Psychologies : Comment notre rapport au temps et sa définition ont-ils évolué au fil des siècles ?
Brigitte Sitbon : Ce lien que nous entretenons avec le temps est relatif. Il est lié à la diversité des individus, à leur singularité, et surtout à l’histoire humaine elle-même. Dans la Grèce antique, par exemple, le temps, souvent personnifié dans la mythologie par Cronos dévorant ses enfants, est conçu comme cyclique, à l’image des révolutions planétaires ; d’où l’idée chez le sujet grec d’un éternel retour du même. Platon pense ainsi le temps comme l’image immobile de l’éternité. Plus tard, les monothéismes, juif puis chrétien, introduiront la vision linéaire du temps, qui prédomine aujourd’hui en Occident, imposant l’idée d’un progrès orienté d’un début vers une fin. Notre rapport au temps reste hanté par cette perspective, l’idée que nous sommes mortels.
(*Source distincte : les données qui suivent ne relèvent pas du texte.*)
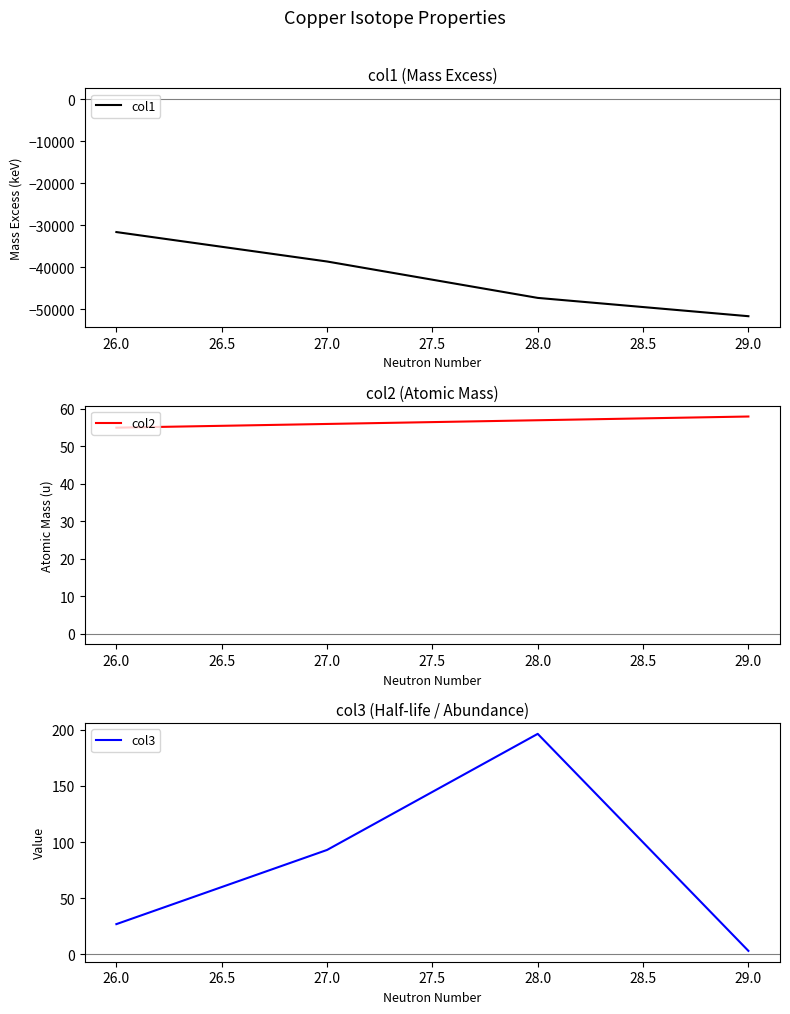

At how many categories does at least one series exceed -38683?

4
En ce qui concerne la définition même du temps, si on a pu mesurer celui-ci très tôt et le quantifier grâce à la répétition régulière de certains phénomènes naturels (les saisons, le jour, la nuit, etc.), aucun philosophe, mystique ou scientifique n’a jamais vraiment réussi à en montrer l’identité objective. D’ailleurs, à quoi bon le définir puisque, comme l’écrivait si bien Pascal, « tous les hommes conçoivent ce qu’on veut dire, en parlant du temps, sans qu’on le désigne davantage ». Sa définition se fait donc le plus souvent à partir d’images, de métaphores et d’approximations.
Qu’est-ce que Bergson et Freud ont à nous apprendre sur notre rapport au temps ?
Brigitte Sitbon :Le temps bergsonien est d’ordre psychologique et implique l’idée fondamentale de mémoire. Nous sommes à chaque moment de notre vie la résultante de tous nos moments passés et à venir, même si tous ne sont pas conscients. Bergson a découvert et mis en lumière la « durée pure », désignant un temps vécu, calqué sur nos états de conscience. Les êtres et l’univers « durent », c’est-à-dire qu’ils manifestent du changement, se transforment, à l’image d’un verre d’eau sucrée où l’eau et le sucre prennent leur temps pour se mélanger. À chacun son rythme, sa durée. Et cette dernière n’est pas constituée par une succession d’instants juxtaposés, comme dans le temps des physiciens et des horloges, mais plutôt par leur fusion. Comme dans une mélodie, chaque note de musique engendre la suivante et est inséparable de la précédente. Freud rejoint Bergson, car, pour lui, chaque sujet possède son histoire propre, mélange entre son passé refoulé et son présent actualisé. Mais le psychanalyste va plus loin avec sa découverte de l’inconscient, dans lequel le temps objectif n’existe plus : passé, présent, futur peuvent s’y chevaucher, voire se mêler. Le temps ne se résume pas pour l’homme à une donnée purement quantifiable et mesurable.